C– Current Earnings: before any stock can be qualified as CAN SLIM stock, it should have a major increase in current earnings per share, which should be over 18%.

A- Annual earnings: CAN SLIM stock is bound to also have a great increase in annual earning per share, more than 25%.

N-New: CAN SLIM traders look for the new, that is there must be something new about the stock, they basically search for companies that are under new management, or one that introduced a new product, undertaking a new project etc.

S– Shares outstanding: having less share outstanding is a great trait of CAN SLIM companies, for instance, less than 15 million shares is good, less than 5 million shares are better. In summary, outstanding shares should be less, as this will lead to greater chances of upward price movement.

L– Leader: when trading stocks, endeavor to choose leading companies (Leaders of a market or industry).

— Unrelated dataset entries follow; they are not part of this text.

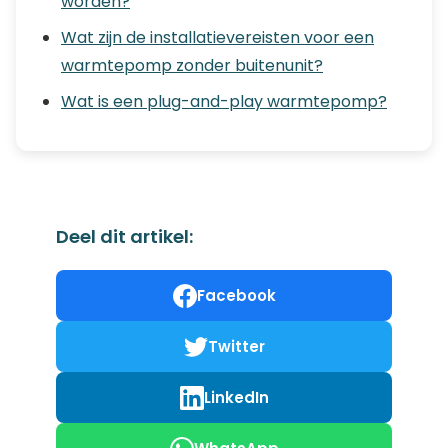
worden?
Wat zijn de installatievereisten voor een
warmtepomp zonder buitenunit?
Wat is een plug-and-play warmtepomp?
Deel dit artikel:
Facebook
Twitter
LinkedIn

I– Institutional Sponsorship: the greater the number of institutional sponsors, the larger the stock size, the better their past performances. In summary, there should be more than 3 institutional traders or mutual funds in the stock you want to choose.

M-Market: For successful trading market timing is important, in this area, traders should make use of technical analysis tools to predict and confirm trends. Basically to buy when all major markets are skyrocketing.

Well so far so good we have explored the major online stock trading strategies, all you have to do is choose the most suitable one that you can undertake, so you can start hitting it big in the stock trading market. You can opt for either the long term or short term strategy or even the both of them, just make sure you have a perfect knowledge of the market before you start trading.